==== EXERCISE MATERIALS ====

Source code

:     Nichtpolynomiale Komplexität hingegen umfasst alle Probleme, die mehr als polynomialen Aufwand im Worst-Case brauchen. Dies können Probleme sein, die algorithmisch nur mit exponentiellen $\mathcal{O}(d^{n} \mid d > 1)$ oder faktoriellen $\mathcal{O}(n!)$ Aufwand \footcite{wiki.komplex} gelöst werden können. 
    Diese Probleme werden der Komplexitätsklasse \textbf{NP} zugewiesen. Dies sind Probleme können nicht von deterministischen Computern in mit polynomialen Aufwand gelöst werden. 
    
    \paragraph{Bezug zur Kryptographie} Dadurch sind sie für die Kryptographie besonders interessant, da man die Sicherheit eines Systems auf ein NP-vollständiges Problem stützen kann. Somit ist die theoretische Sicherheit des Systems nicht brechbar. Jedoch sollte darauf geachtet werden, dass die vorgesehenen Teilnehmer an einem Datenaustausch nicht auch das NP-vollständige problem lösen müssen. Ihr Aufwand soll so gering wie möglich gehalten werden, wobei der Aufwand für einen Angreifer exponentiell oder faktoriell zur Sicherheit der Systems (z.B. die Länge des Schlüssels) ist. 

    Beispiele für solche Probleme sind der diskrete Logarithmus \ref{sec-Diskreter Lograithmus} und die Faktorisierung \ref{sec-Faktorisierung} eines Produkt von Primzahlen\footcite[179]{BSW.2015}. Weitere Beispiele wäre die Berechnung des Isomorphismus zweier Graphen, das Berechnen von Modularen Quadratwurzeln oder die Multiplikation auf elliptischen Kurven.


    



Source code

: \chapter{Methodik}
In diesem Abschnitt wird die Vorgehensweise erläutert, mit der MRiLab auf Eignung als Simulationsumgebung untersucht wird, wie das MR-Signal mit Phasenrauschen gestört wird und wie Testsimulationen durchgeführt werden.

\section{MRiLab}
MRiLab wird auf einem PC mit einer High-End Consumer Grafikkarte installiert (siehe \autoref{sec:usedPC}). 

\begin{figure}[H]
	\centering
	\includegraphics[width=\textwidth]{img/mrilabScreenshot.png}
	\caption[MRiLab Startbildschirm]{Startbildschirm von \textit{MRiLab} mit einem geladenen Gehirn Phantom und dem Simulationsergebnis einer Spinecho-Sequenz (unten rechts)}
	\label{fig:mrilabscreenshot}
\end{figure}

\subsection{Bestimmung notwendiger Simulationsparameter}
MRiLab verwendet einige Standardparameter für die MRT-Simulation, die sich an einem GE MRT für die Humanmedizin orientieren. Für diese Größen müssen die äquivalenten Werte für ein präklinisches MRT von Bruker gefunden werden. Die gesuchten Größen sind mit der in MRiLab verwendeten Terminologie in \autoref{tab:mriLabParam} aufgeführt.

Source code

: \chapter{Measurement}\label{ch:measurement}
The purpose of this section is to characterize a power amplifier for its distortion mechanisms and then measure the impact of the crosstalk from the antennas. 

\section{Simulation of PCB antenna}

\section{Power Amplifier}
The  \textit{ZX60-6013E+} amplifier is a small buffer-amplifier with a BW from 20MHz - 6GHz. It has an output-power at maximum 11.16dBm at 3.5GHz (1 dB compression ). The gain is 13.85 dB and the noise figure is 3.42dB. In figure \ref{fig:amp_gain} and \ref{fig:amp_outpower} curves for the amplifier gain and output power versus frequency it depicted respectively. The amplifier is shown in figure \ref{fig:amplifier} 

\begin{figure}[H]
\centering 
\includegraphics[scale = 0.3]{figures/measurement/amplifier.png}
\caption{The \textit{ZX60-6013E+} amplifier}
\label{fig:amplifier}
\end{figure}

====

## [WORK INSTRUCTIONS]
In the lines above, find each one with "measurement" and list it.

## [EXPECTED ANSWER]
: \chapter{Measurement}\label{ch:measurement}
\includegraphics[scale = 0.3]{figures/measurement/amplifier.png}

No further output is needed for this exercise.